Only last week, UN-OCHA announced that over 8.5 million persons need life-saving support due to the humanitarian crisis arising from the insurgency; in 2017, it had targeted 6.9 million displaced persons.
This is a good time for the government to come up with a massive plan not only to help victims of the insurgency, including those outside our borders, but to address the national problems that facilitated the rise of Boko Haram in the first place. Sadly, those problems exist all over the country, and we have seen how they drive Nigerians into desperation, and sometimes out of the country into slavery and death.

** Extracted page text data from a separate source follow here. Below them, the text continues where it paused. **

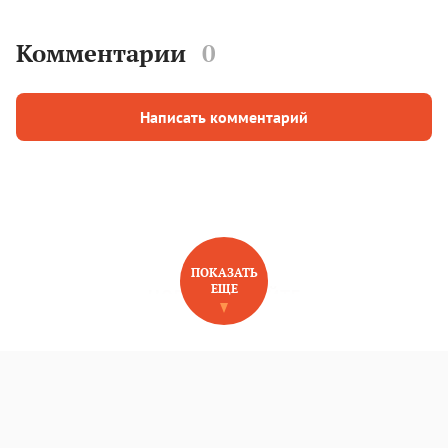
Комментарии
0
Написать комментарий
ПОКАЗАТЬ
ЕЩЕ
НОВОЕ НА САЙТЕ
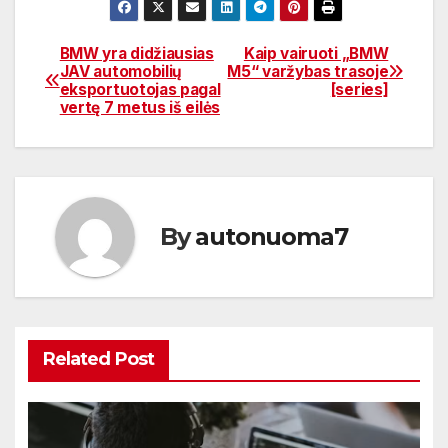
BMW yra didžiausias
Kaip vairuoti „BMW
Navigacija
JAV automobilių
M5“ varžybas trasoje
eksportuotojas pagal
[series]
tarp
vertę 7 metus iš eilės
įrašų
By
autonuoma7
Related Post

The question is whether Buhari, given his alarming and disappointing record in the past three years, and confronted over the next with trying to remain in power in 2019, can summon the inspiration and strength he has lacked in three years, to tackle these problems.
The truth is that in view of Nigeria’s burgeoning population, business as usual is no longer an option. The tens of millions who have barely survived Boko Haram, in addition to the tens of millions all over the country who continue to be neglected while officials connive and help themselves to a lifestyle of opulence and privilege in the face of a weak anti-corruption preachment, is a tinderbox waiting to consume the unwary.
The poverty of purposefulness in high places must end now. Hopefully, it is clear to all that the days of hoodwinking the populace—like the days of coup-plotting and election-rigging—are over.
Boko Haram is not defeated until Nigeria is not just a political playpen.